PROVIDED DATA:
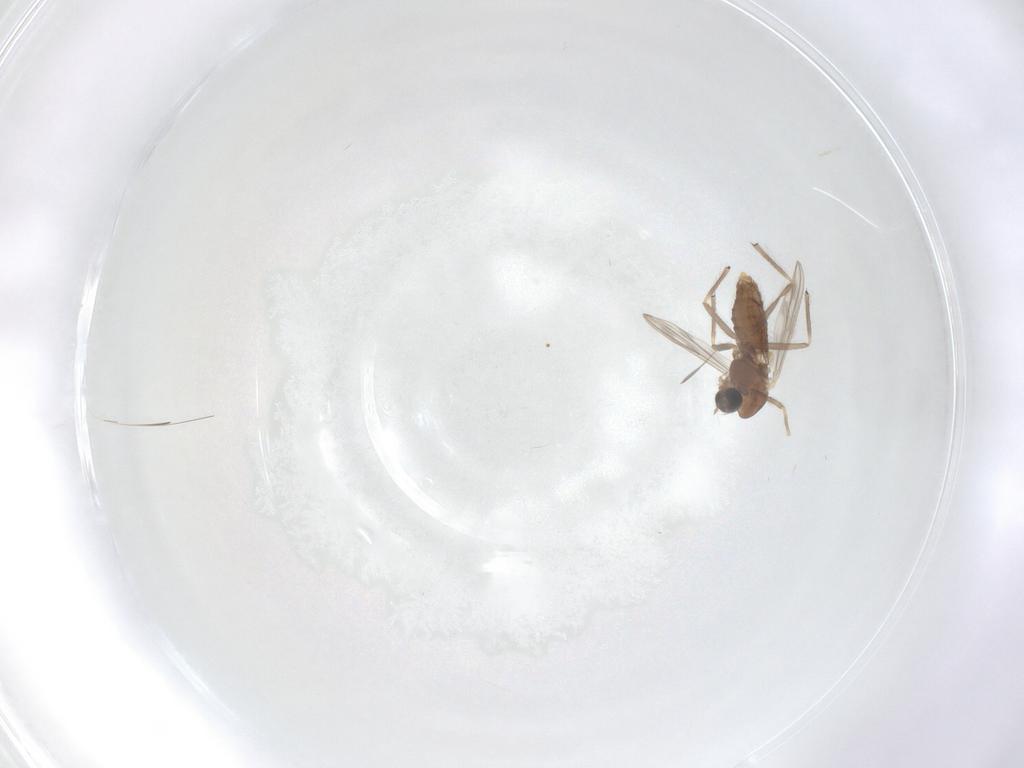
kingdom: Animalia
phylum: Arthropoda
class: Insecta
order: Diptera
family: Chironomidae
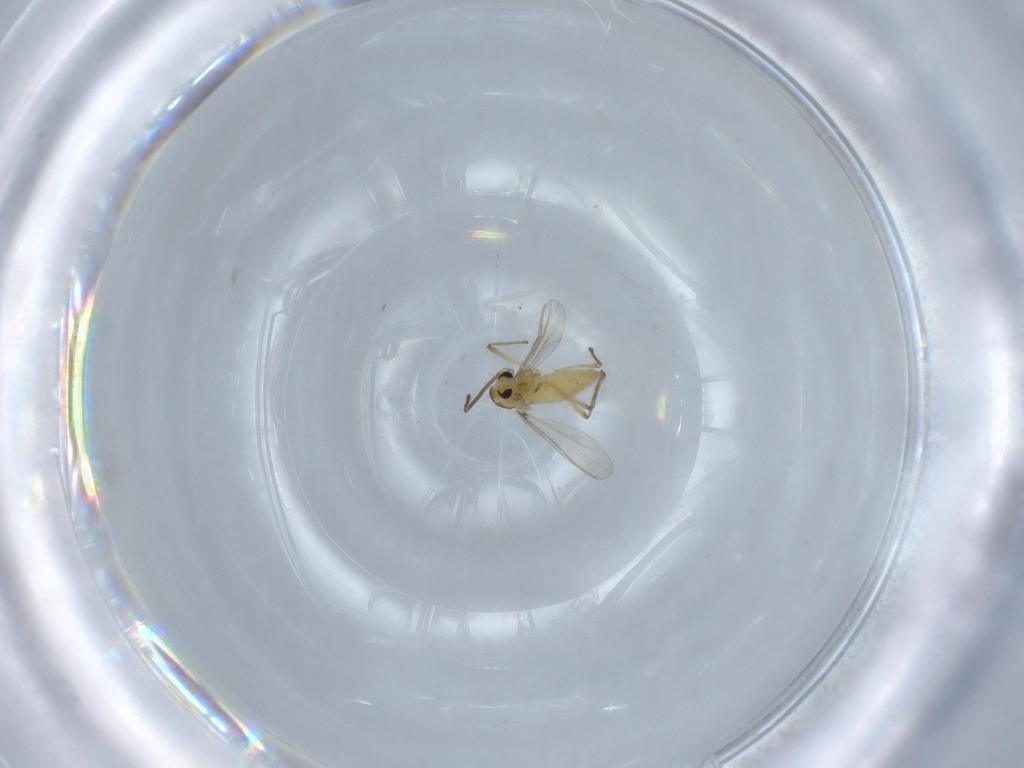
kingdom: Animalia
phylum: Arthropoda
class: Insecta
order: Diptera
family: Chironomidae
--
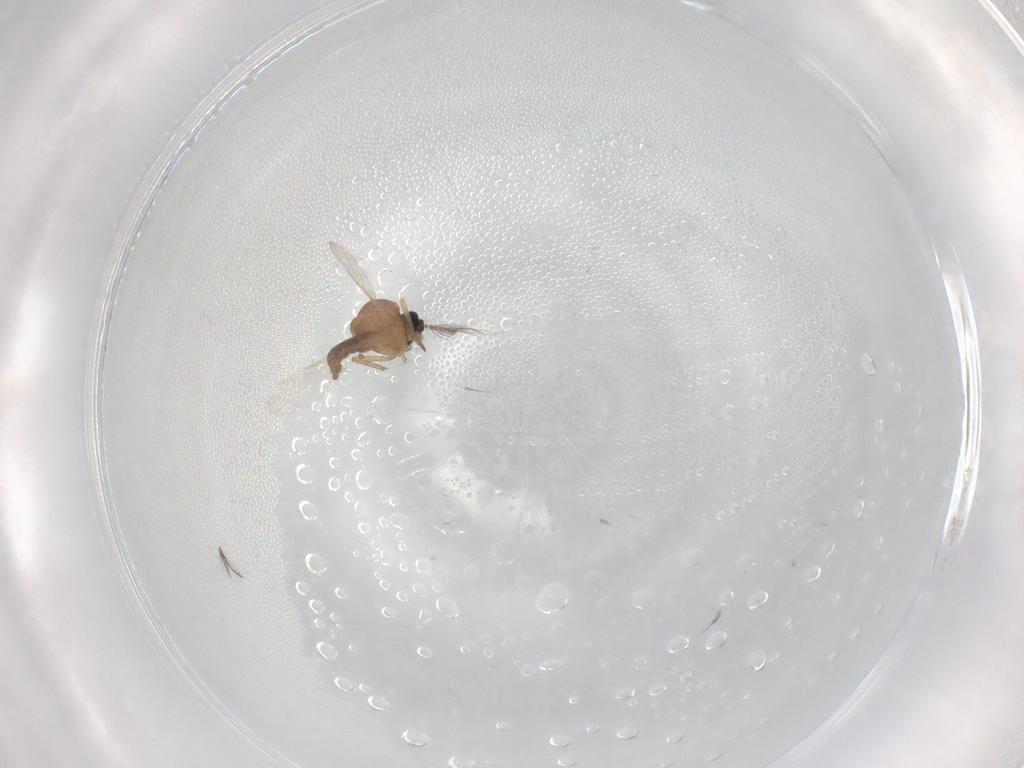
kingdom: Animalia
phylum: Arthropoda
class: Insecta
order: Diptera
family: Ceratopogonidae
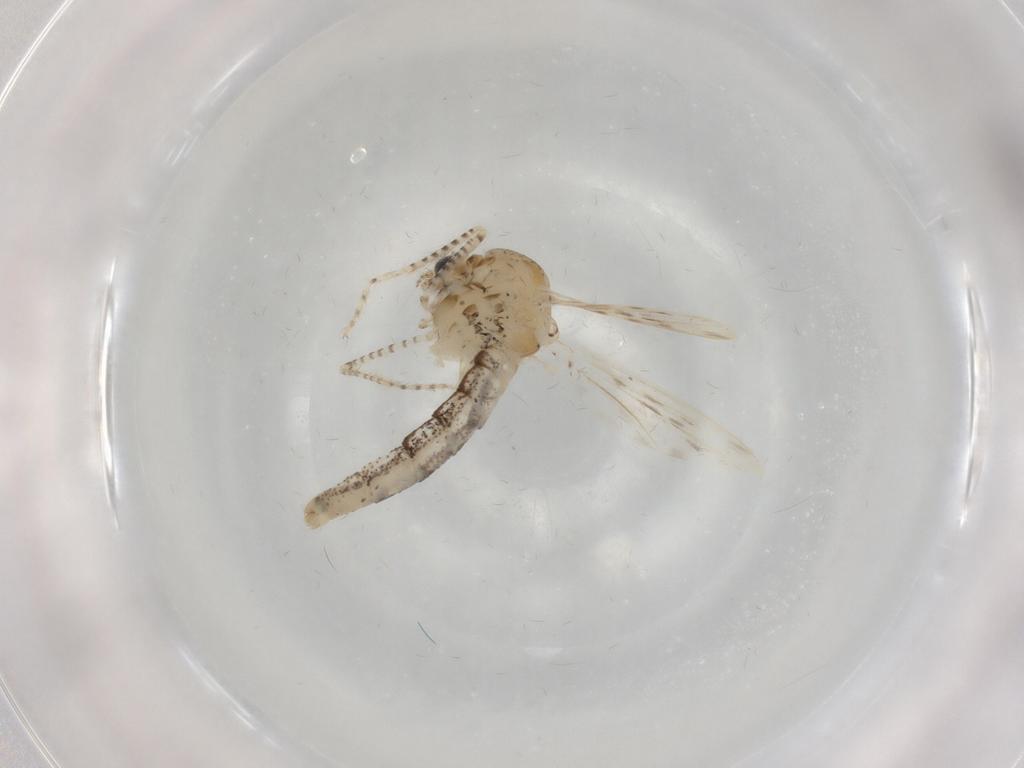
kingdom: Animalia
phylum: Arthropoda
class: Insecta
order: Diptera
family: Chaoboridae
---
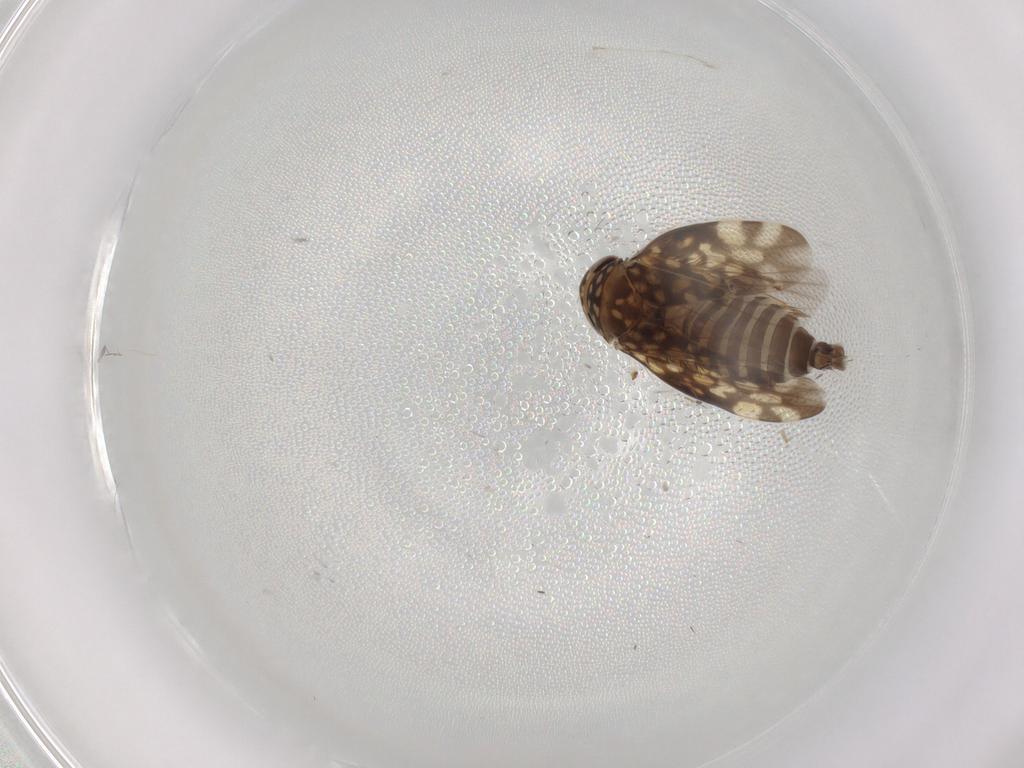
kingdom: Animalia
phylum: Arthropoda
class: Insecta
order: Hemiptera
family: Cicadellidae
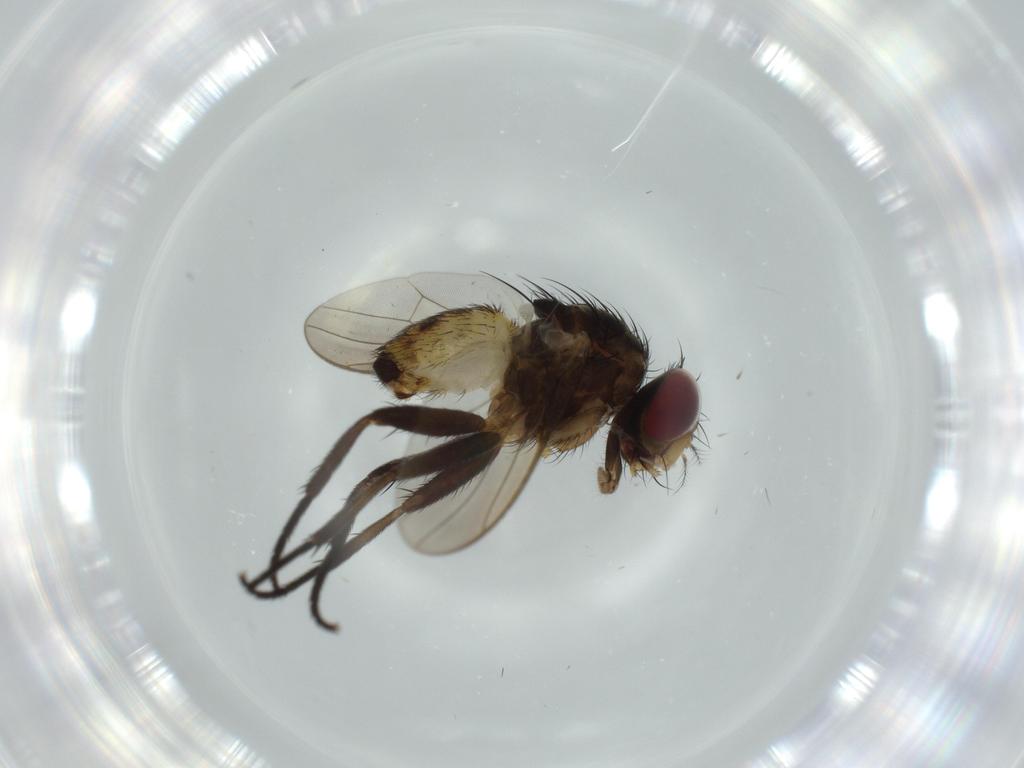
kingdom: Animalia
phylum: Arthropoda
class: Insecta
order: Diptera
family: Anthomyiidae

REQUIRED WORK:
Return every line from the rows above that contains the string "family". Treat uppercase and lowercase letters as different when matching.

SOLUTION FOR THIS EXERCISE:
family: Chironomidae
family: Chironomidae
family: Ceratopogonidae
family: Chaoboridae
family: Cicadellidae
family: Anthomyiidae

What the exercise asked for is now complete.